## What the exercise asks
Output all of the lines below exactly, and leave out each image.

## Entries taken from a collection

|---|

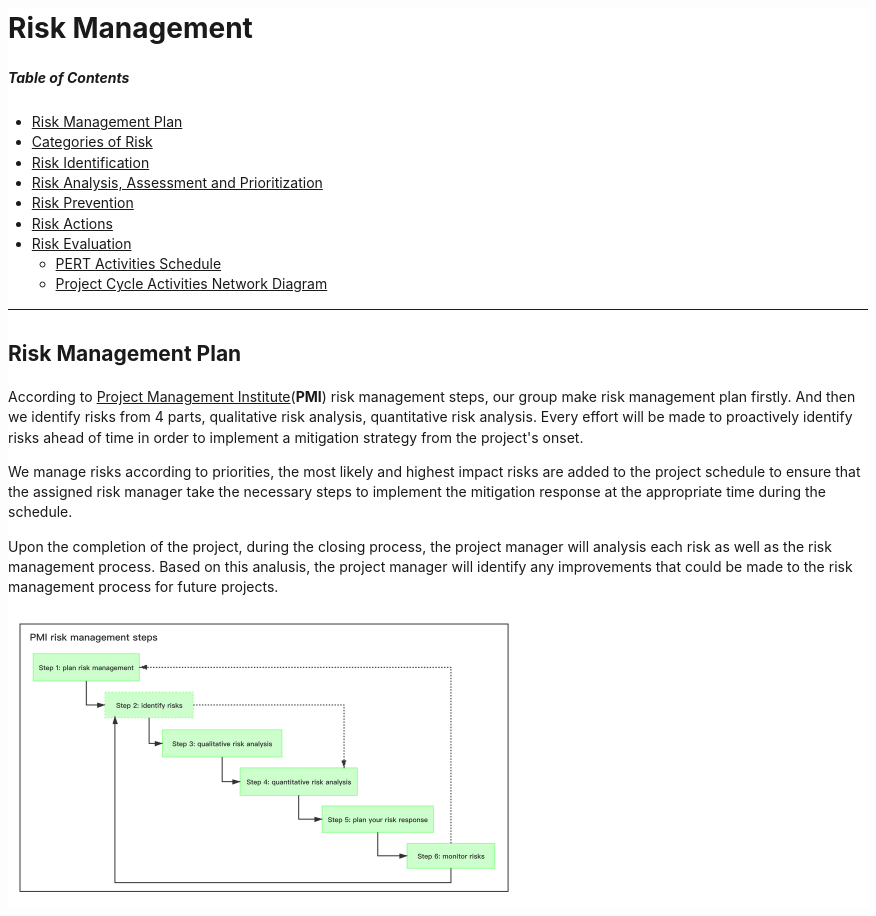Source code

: # Risk Management

##### Table of Contents

* [Risk Management Plan](#risk-management-plan)
* [Categories of Risk](#categories-of-risk)
* [Risk Identification](#risk-identification)
* [Risk Analysis, Assessment and Prioritization](#risk-analysis-assessment-and-prioritization)
* [Risk Prevention](#risk-prevention)
* [Risk Actions](#risk-actions)
* [Risk Evaluation](#risk-evaluation)
   * [PERT Activities Schedule](#pert-activities-schedule)
   * [Project Cycle Activities Network Diagram](#project-cycle-activities-network-diagram)

------

## Risk Management Plan

According to [Project Management Institute](https://www.pmi.org/)(**PMI**) risk management steps, our group make risk management plan firstly.  And then we identify risks from 4 parts, qualitative risk analysis, quantitative risk analysis. Every effort will be made to proactively identify risks ahead of time in order to implement a mitigation strategy from the project's onset.

We manage risks according to priorities, the most likely and highest impact risks are added to the project schedule to ensure that the assigned risk manager take the necessary steps to implement the mitigation response at the appropriate time during the schedule.

Upon the completion of the project, during the closing process, the project manager will analysis each risk as well as the risk management process. Based on this analusis, the project manager will identify any improvements that could be made to the risk management process for future projects.

<img src="Risk-Management.assets/PMI steps.png" alt="PMI steps" style="zoom:50%;" />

|---|

## Expected answer
Source code

: # Risk Management

##### Table of Contents

* [Risk Management Plan](#risk-management-plan)
* [Categories of Risk](#categories-of-risk)
* [Risk Identification](#risk-identification)
* [Risk Analysis, Assessment and Prioritization](#risk-analysis-assessment-and-prioritization)
* [Risk Prevention](#risk-prevention)
* [Risk Actions](#risk-actions)
* [Risk Evaluation](#risk-evaluation)
   * [PERT Activities Schedule](#pert-activities-schedule)
   * [Project Cycle Activities Network Diagram](#project-cycle-activities-network-diagram)

------

## Risk Management Plan

According to [Project Management Institute](https://www.pmi.org/)(**PMI**) risk management steps, our group make risk management plan firstly.  And then we identify risks from 4 parts, qualitative risk analysis, quantitative risk analysis. Every effort will be made to proactively identify risks ahead of time in order to implement a mitigation strategy from the project's onset.

We manage risks according to priorities, the most likely and highest impact risks are added to the project schedule to ensure that the assigned risk manager take the necessary steps to implement the mitigation response at the appropriate time during the schedule.

Upon the completion of the project, during the closing process, the project manager will analysis each risk as well as the risk management process. Based on this analusis, the project manager will identify any improvements that could be made to the risk management process for future projects.

<img src="Risk-Management.assets/PMI steps.png" alt="PMI steps" style="zoom:50%;" />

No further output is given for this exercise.